The basic idea behind the separation is that the Internet architecture
combines two functions, routing locators, (where you are
attached to the
network) and identifiers (who you are) in one number space: The IP
address. Proponents of the separation architecture postulate that
splitting these functions apart will yield several
advantages, including
improved scalability for the routing system. The separation aims to
decouple locators and identifiers, thus allowing for efficient
aggregation of the routing locator space and providing persistent
identifiers in the identifier space.

LISP supports the separation of the IPv4 and IPv6 address space
following a network-based map-and-encapsulate scheme (RFC 1955). In
LISP, both identifiers and locators are IP addresses. In LISP,
identifiers are composed of two parts: a "global" portion
that uniquely
identifies a particular site and a "local" portion that identifies an
interface within a site. The "local" portion may be subdivided to
identify a particular network within the site. For a given identifier,
LISP maps the "global" portion of the identifier into a set
of locators
that can be used by de-capsulation devices to reach the identified
interface; as a consequence a host would typically change identifiers
when it moves from one site to another or whenever it moves from one
subnet to another within an site. Typically, the same IP address will
not be used as an identifier and locator in LISP.

LISP requires no changes to end-systems or to most routers. LISP aims
for an incrementally deployable protocol.

A number of approaches are being looked at in parallel in the IRTF and
IETF. At this time, these proposals are at an early stage.
All proposals
(including LISP) have potentially harmful side-effects to Internet
traffic carried by the involved routers, have parts where deployment
incentives may be lacking, and are NOT RECOMMENDED for
deployment beyond
experimental situations at this stage. Many of the proposals have
components (such as the identifier to locator mapping system) where it
is not yet known what kind of design alternative is the best one among
many.

However, despite these issues it would be valuable to write concrete
protocol specifications and develop implementations that can
be used to
understand the characteristics of these designs. The LISP WG is
chartered to work on the LISP base protocol and any items
which directly
impact LISP. The working group will encourage and
support interoperable LISP implementations as well as defining
requirements for alternate mapping systems. The Working Group
will also
develop security profiles for the ALT and/or other mapping systems.

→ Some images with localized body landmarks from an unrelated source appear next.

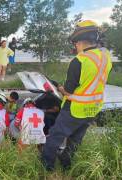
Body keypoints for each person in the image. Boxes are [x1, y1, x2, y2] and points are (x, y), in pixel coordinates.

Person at [42, 20, 112, 171]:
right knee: (75, 140)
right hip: (93, 109)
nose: (75, 46)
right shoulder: (106, 58)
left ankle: (47, 166)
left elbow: (69, 91)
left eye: (76, 43)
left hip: (75, 109)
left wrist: (59, 87)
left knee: (55, 136)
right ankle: (66, 163)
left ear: (80, 41)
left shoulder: (79, 61)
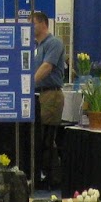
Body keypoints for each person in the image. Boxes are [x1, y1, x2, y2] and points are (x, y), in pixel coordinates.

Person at [31, 10, 67, 188]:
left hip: (50, 94)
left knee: (46, 137)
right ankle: (40, 174)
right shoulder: (34, 46)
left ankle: (52, 177)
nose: (29, 27)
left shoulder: (54, 43)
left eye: (32, 23)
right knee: (37, 137)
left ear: (43, 24)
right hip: (37, 95)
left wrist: (28, 84)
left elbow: (47, 67)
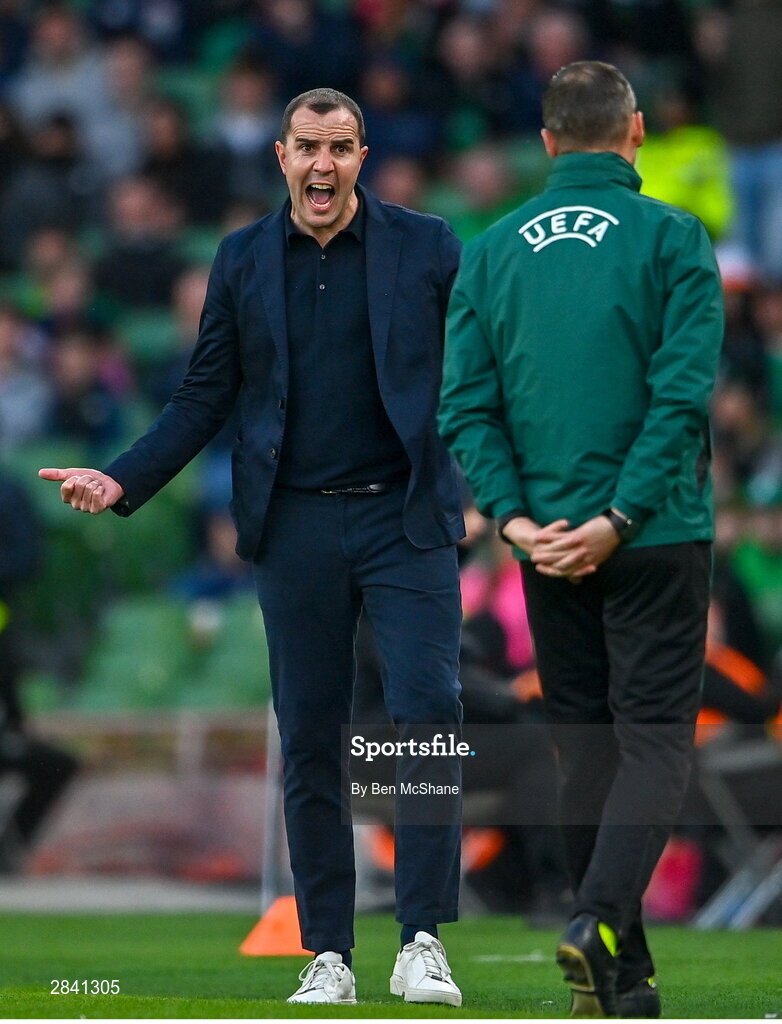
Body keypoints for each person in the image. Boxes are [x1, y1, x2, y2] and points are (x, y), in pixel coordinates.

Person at [40, 87, 465, 1007]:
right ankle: (330, 954)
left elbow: (474, 375)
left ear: (363, 155)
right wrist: (121, 479)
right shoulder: (240, 259)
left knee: (429, 716)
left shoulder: (429, 245)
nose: (323, 164)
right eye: (307, 147)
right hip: (297, 524)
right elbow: (204, 397)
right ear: (280, 156)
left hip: (406, 519)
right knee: (310, 737)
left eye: (340, 147)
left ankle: (424, 939)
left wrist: (494, 487)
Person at [439, 61, 723, 1018]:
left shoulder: (489, 252)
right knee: (651, 745)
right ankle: (597, 918)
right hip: (651, 536)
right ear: (635, 131)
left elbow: (466, 407)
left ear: (550, 141)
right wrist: (623, 518)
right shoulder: (674, 236)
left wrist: (517, 523)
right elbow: (681, 398)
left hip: (545, 544)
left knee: (583, 751)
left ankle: (625, 982)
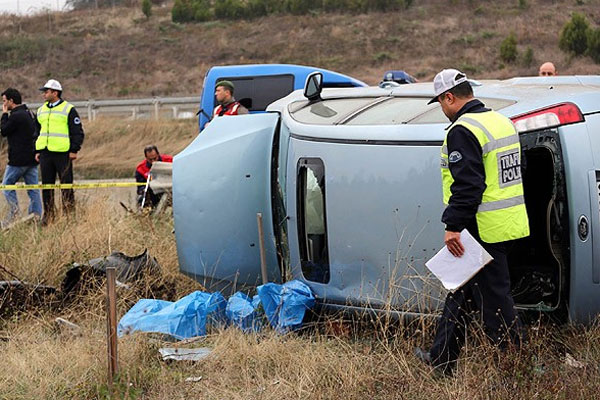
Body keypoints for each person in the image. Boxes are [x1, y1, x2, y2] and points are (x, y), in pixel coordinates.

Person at [414, 69, 530, 375]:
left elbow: (468, 185)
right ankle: (441, 359)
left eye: (440, 102)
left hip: (483, 228)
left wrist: (453, 225)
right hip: (508, 223)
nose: (442, 109)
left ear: (449, 97)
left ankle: (515, 366)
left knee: (496, 304)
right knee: (460, 291)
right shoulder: (501, 121)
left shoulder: (462, 130)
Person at [35, 79, 84, 225]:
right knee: (47, 186)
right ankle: (48, 216)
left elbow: (77, 132)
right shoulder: (41, 110)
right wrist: (37, 150)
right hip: (45, 153)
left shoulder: (68, 109)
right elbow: (37, 132)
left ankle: (69, 216)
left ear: (55, 93)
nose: (44, 94)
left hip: (63, 153)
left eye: (46, 91)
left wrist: (74, 149)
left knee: (66, 185)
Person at [1, 88, 42, 226]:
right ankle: (36, 215)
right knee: (33, 188)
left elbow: (4, 130)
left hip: (18, 160)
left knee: (6, 186)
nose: (4, 104)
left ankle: (14, 214)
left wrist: (4, 114)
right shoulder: (29, 113)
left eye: (5, 101)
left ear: (11, 101)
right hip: (32, 158)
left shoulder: (15, 116)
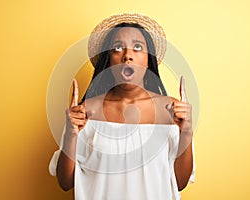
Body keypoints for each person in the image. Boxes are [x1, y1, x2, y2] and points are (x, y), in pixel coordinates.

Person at [49, 13, 195, 200]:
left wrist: (187, 133)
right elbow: (65, 182)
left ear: (148, 59)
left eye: (137, 47)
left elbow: (179, 182)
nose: (127, 56)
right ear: (109, 59)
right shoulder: (87, 111)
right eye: (118, 48)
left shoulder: (172, 111)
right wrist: (71, 135)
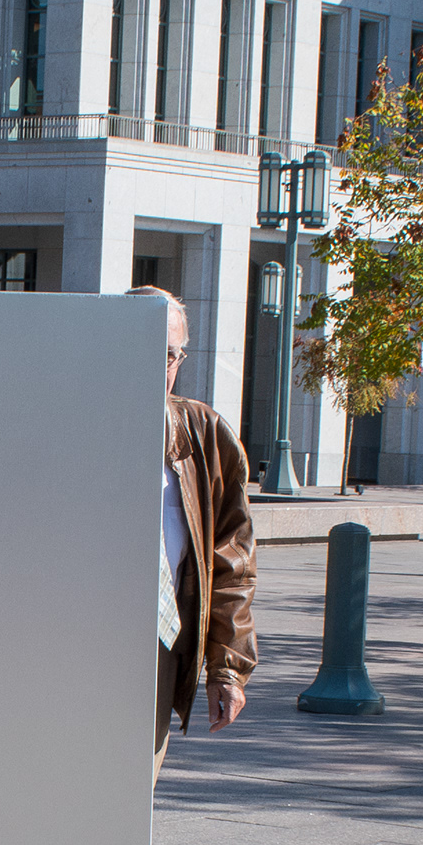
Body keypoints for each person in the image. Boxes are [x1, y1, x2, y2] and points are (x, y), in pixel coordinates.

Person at [149, 290, 255, 771]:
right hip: (68, 641)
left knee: (132, 791)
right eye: (140, 346)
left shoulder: (205, 434)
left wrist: (226, 668)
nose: (155, 364)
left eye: (168, 353)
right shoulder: (64, 422)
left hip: (157, 644)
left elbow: (232, 559)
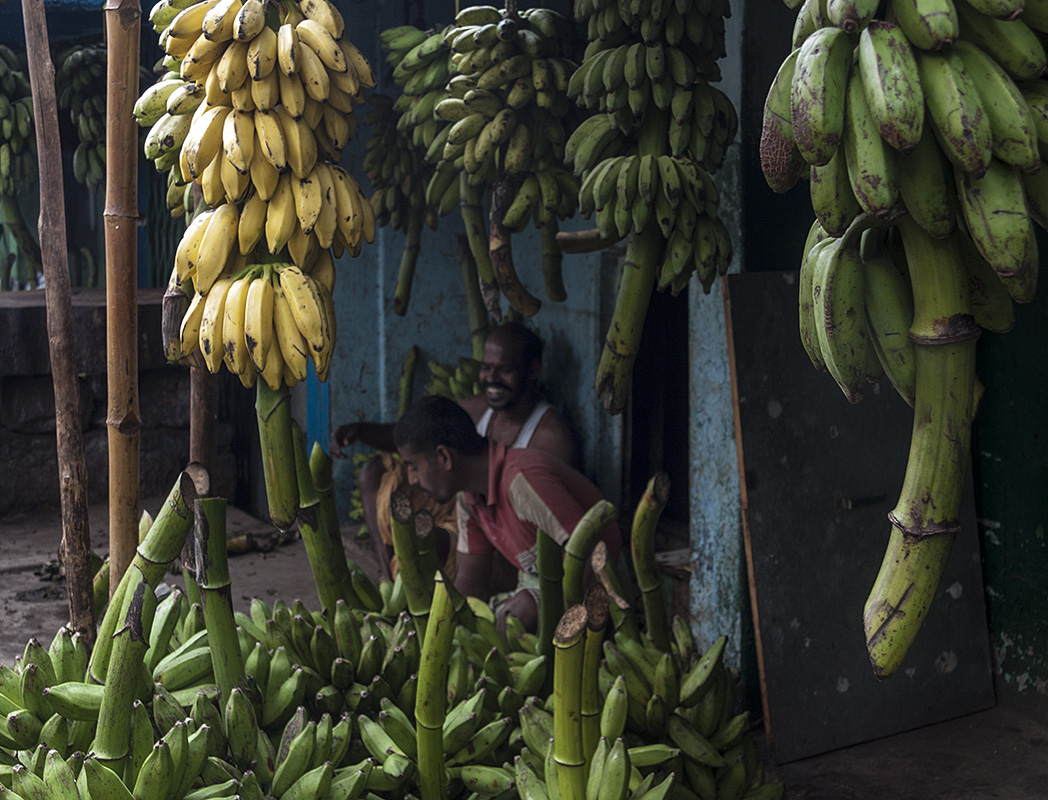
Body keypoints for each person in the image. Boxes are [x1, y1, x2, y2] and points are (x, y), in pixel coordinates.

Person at [330, 322, 581, 580]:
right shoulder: (477, 408)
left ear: (532, 371)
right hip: (463, 501)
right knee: (375, 472)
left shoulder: (550, 438)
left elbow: (561, 533)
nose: (491, 379)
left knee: (431, 541)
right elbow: (419, 441)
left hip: (507, 539)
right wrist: (360, 431)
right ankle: (388, 576)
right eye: (486, 368)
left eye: (505, 370)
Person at [393, 394, 622, 633]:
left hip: (598, 592)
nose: (412, 479)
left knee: (516, 616)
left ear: (444, 457)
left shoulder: (522, 481)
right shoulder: (469, 498)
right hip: (536, 589)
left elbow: (591, 558)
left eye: (413, 466)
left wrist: (565, 634)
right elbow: (471, 583)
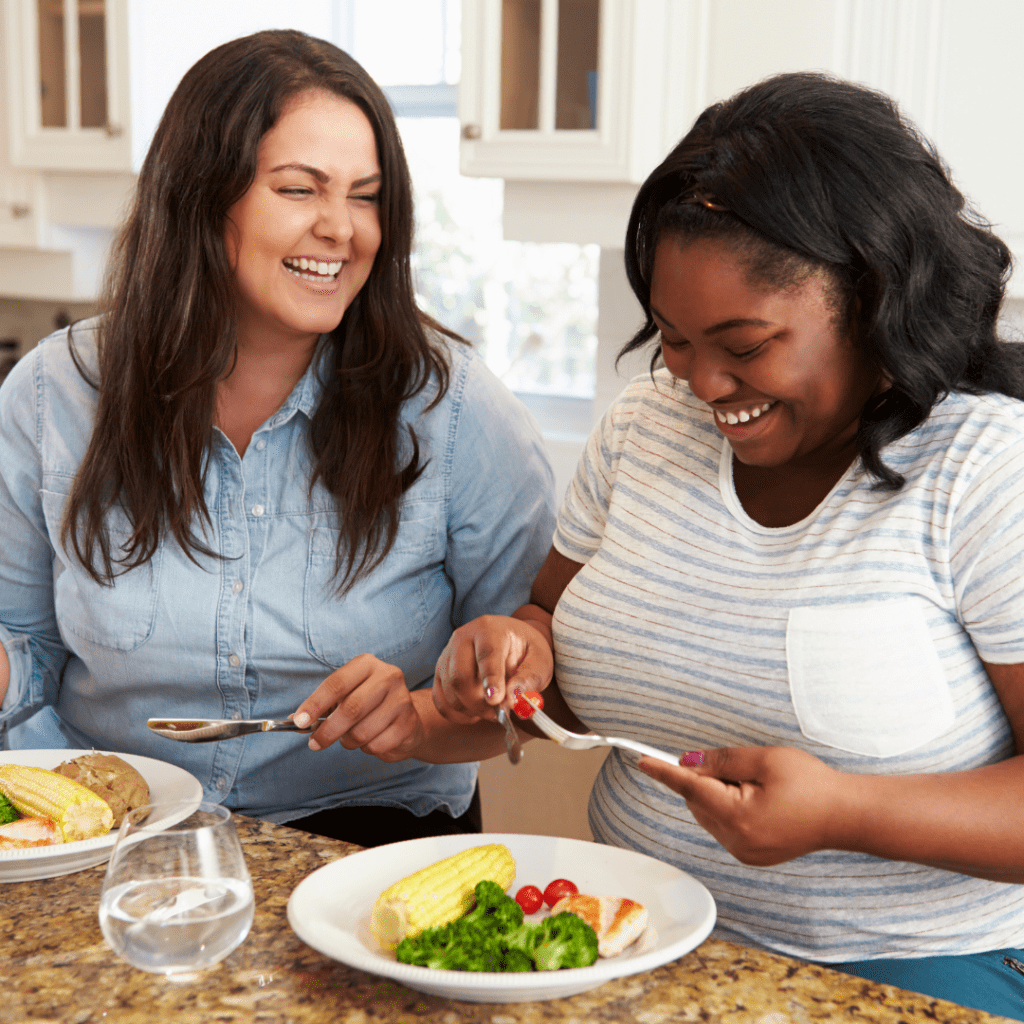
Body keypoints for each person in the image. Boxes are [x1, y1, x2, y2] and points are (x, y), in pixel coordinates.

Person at [427, 72, 1024, 1017]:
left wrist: (844, 815)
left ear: (871, 294)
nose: (703, 383)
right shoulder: (645, 427)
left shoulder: (988, 470)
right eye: (672, 337)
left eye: (744, 345)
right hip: (627, 938)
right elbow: (554, 634)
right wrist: (515, 652)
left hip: (912, 970)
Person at [0, 29, 556, 848]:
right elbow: (30, 649)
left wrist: (429, 710)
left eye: (365, 196)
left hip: (366, 848)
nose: (342, 228)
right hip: (111, 842)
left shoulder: (455, 409)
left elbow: (525, 696)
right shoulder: (54, 395)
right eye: (301, 189)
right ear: (199, 195)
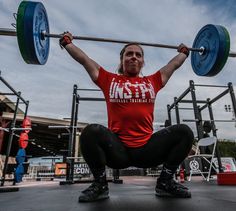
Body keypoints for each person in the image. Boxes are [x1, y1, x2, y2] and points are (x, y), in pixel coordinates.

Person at [59, 32, 194, 202]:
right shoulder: (108, 80)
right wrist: (67, 43)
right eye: (129, 54)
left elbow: (173, 64)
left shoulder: (152, 81)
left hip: (147, 150)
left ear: (143, 61)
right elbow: (85, 60)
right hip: (118, 151)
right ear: (122, 60)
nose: (134, 57)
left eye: (138, 55)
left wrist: (184, 52)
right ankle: (100, 185)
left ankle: (165, 183)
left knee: (184, 132)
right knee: (90, 131)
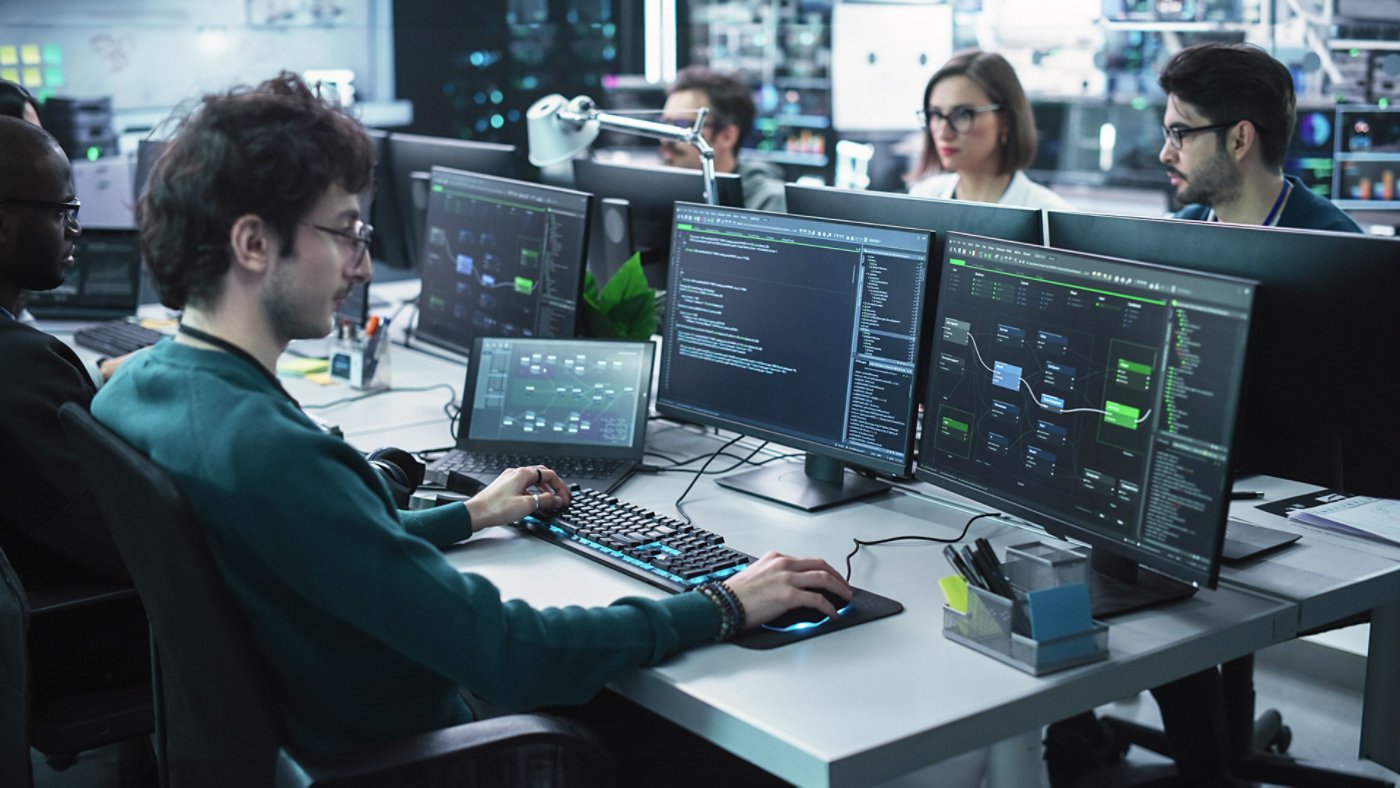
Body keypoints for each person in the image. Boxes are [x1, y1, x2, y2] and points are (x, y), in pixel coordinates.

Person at [92, 72, 851, 765]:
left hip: (304, 739)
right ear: (254, 243)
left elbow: (324, 537)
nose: (362, 265)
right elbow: (513, 654)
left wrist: (473, 514)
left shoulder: (139, 387)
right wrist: (722, 603)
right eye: (346, 232)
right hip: (417, 753)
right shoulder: (268, 449)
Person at [0, 116, 149, 698]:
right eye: (64, 211)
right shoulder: (21, 366)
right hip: (79, 636)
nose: (76, 229)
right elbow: (136, 542)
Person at [1159, 42, 1360, 232]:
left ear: (1240, 140)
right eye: (1167, 134)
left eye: (1179, 134)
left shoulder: (1338, 247)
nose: (1165, 155)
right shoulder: (1181, 232)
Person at [910, 50, 1073, 211]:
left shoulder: (1050, 214)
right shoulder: (922, 199)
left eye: (962, 114)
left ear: (1005, 120)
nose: (943, 133)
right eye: (936, 114)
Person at [660, 65, 787, 212]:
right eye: (665, 123)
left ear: (727, 136)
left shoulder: (768, 203)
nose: (665, 139)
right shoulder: (666, 193)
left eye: (682, 125)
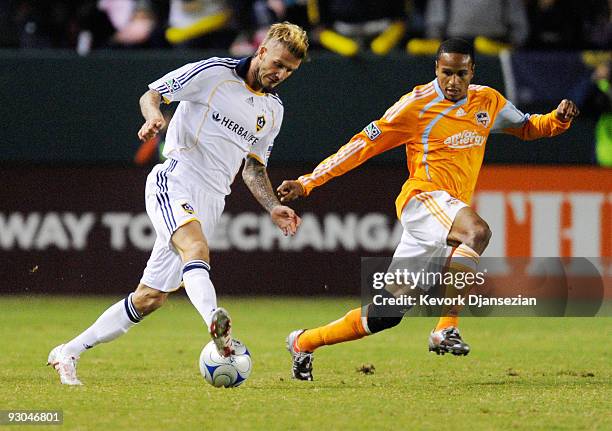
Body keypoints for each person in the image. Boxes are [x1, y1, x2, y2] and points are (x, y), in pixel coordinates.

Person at [277, 38, 579, 381]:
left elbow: (526, 127)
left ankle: (303, 342)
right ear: (436, 69)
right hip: (423, 199)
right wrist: (308, 181)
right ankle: (445, 328)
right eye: (446, 73)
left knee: (384, 314)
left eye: (460, 74)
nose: (453, 81)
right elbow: (363, 145)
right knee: (477, 232)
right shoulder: (415, 105)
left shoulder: (487, 101)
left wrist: (558, 119)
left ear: (472, 72)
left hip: (446, 215)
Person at [48, 22, 308, 385]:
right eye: (278, 63)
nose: (280, 74)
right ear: (261, 51)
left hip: (213, 200)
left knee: (149, 298)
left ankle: (68, 351)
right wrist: (154, 116)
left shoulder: (274, 111)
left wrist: (271, 207)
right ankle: (220, 334)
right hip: (176, 178)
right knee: (196, 248)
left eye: (290, 71)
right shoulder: (214, 72)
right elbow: (152, 94)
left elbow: (253, 167)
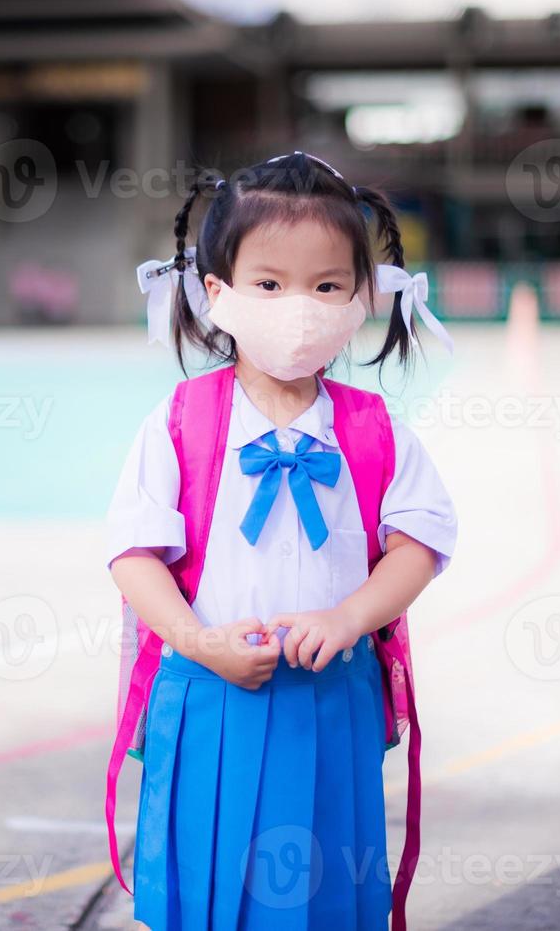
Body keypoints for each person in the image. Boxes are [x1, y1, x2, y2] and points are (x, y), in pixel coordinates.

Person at [105, 152, 457, 930]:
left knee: (326, 890)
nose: (300, 305)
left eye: (327, 285)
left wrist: (346, 619)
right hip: (209, 692)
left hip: (334, 695)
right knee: (208, 885)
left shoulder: (374, 428)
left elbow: (420, 543)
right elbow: (134, 554)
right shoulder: (181, 420)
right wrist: (200, 642)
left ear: (361, 299)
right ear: (217, 292)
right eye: (270, 284)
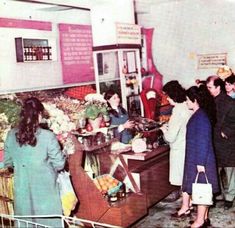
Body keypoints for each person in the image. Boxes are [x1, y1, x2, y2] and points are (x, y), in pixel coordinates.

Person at [4, 97, 66, 227]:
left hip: (23, 191)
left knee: (26, 223)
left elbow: (8, 163)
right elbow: (60, 164)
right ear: (38, 115)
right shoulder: (48, 136)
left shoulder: (10, 135)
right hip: (46, 192)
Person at [181, 86, 219, 228]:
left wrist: (200, 162)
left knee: (201, 190)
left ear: (194, 100)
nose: (186, 102)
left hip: (201, 159)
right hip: (199, 158)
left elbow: (203, 141)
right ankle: (205, 218)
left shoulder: (200, 117)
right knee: (204, 189)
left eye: (187, 100)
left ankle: (200, 221)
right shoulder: (201, 114)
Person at [160, 81, 192, 203]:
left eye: (167, 96)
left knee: (182, 179)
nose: (167, 99)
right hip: (187, 146)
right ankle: (188, 203)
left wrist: (164, 130)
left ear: (173, 95)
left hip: (179, 149)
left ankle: (186, 206)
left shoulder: (177, 111)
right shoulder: (186, 105)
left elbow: (170, 137)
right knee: (187, 177)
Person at [206, 75, 235, 210]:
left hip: (227, 143)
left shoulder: (229, 102)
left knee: (230, 172)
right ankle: (218, 194)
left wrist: (226, 132)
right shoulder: (210, 101)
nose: (208, 90)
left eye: (210, 87)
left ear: (218, 87)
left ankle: (229, 197)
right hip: (214, 141)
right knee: (216, 170)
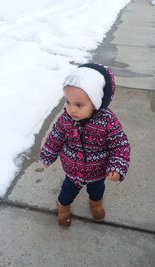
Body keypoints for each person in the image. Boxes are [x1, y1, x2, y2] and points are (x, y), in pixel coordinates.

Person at [40, 63, 131, 227]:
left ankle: (96, 203)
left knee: (97, 190)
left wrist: (117, 166)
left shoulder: (108, 122)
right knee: (67, 191)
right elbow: (56, 136)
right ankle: (63, 206)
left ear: (96, 102)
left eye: (79, 105)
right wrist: (48, 154)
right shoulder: (66, 119)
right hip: (72, 169)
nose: (71, 109)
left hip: (98, 170)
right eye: (68, 102)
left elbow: (120, 145)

It is expected that the results of specifying, implementing,
and testing
LISP will be fed to the general efforts at the IETF and IRTF
(e.g., the
Routing Research Group) that attempts to understand which type of a
solution is optimal. The LISP WG is NOT chartered to develop the final
or standard solution for solving the routing scalability problem. Its
specifications are Experimental and labeled with accurate disclaimers
about their limitations and not fully understood implications for
Internet traffic. In addition, as these issues are understood, the
working group will analyze and document the implications of LISP on
Internet traffic, applications, routers, and security. This analysis
will explain what role LISP can play in scalable routing. The analysis
should also look at scalability and levels of state required for
encapsulation, decapsulation, liveness, and so on as well as the
manageability and operability of LISP.